Synthesis of tubular one-dimensional (1D) nanostructures grown onto the surface of metals (such as Al Ti, W) by electrochemical anodization, have attracted growing scientific interest due to their unique size and shape dependent properties that can be exploited in a wide range of applications [1]. In this context, highly ordered vertically oriented TiO2 nanotubes (TNT) were successful applied as functional materials in the field of photocatalysis, water splitting, gas sensing and solar energy conversion, on the basis of their chemical stability and unique semiconducting properties [2]. In this contribution, we present a simple electrochemical approach to obtain large-area free-standing TNT membranes via a three-step anodic oxidation of pure Ti sheet in fluoride-containing ethylene glycol.
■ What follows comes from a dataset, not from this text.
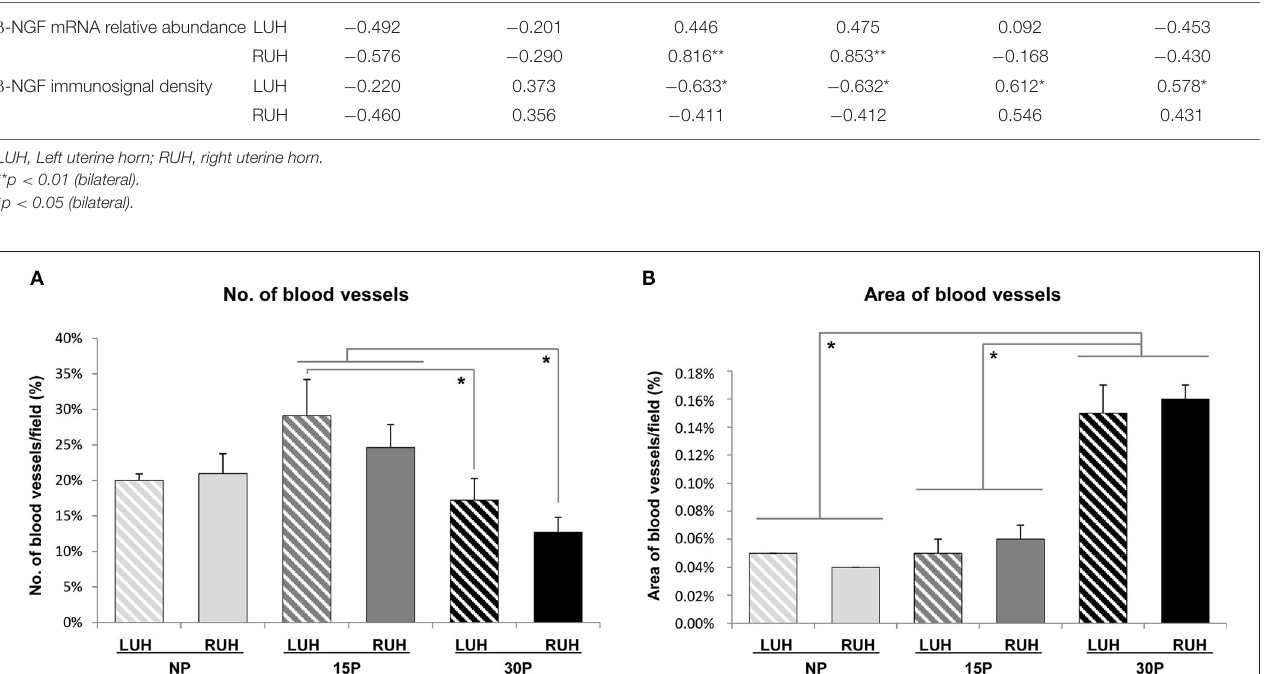
TABLE 4 | Pearson correlation coefficient between β -NGF and VEGFA, blood vessel area and number for left and right uterine horns. VEGFA mRNA relative abundance Area of blood vessels Number of blood vessels LUH RUH LUH RUH LUH RUH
The TNT membranes were characterized by Scanning Electron Microscope (SEM), UV-Visible Diffusive Reflectance Spectroscopy, Cyclic Voltammetry and Chronoamperometry. In particular, we report some details related to the synthetic procedure by SEM images of the fundamental steps, evidencing the development of the morphology of the catalytic surface. The study was focused on the ability to control the nanotube morphology, length, pore size, wall thickness and packing degree, by varying some parameters during the synthesis (such as voltage, electrolyte, pH, time of anodization, water concentration, etc.). Finally, the 1D nanostructured films (well-ordered vertically aligned TiO2 nanotubes) were used as electrodic materials for solar devices (DSSC cells, photo-electrochemical cells). Results showed that smooth surface and high aspect ratio TiO2 nanotube (TNT) arrays were fabricated, which may have wide applications in the development of micro-confined reactors for a sustainable production of energy. [1] C. Ampelli, G. Centi, R. Passalacqua, S. Perathoner, Energy Environ. Sci., 3 (2010) 292-301. [2] R. Passalacqua, C. Ampelli, S. Perathoner, G. Centi, Nanosci. Nanotechnol. Lett., 4 (2012), 142-148.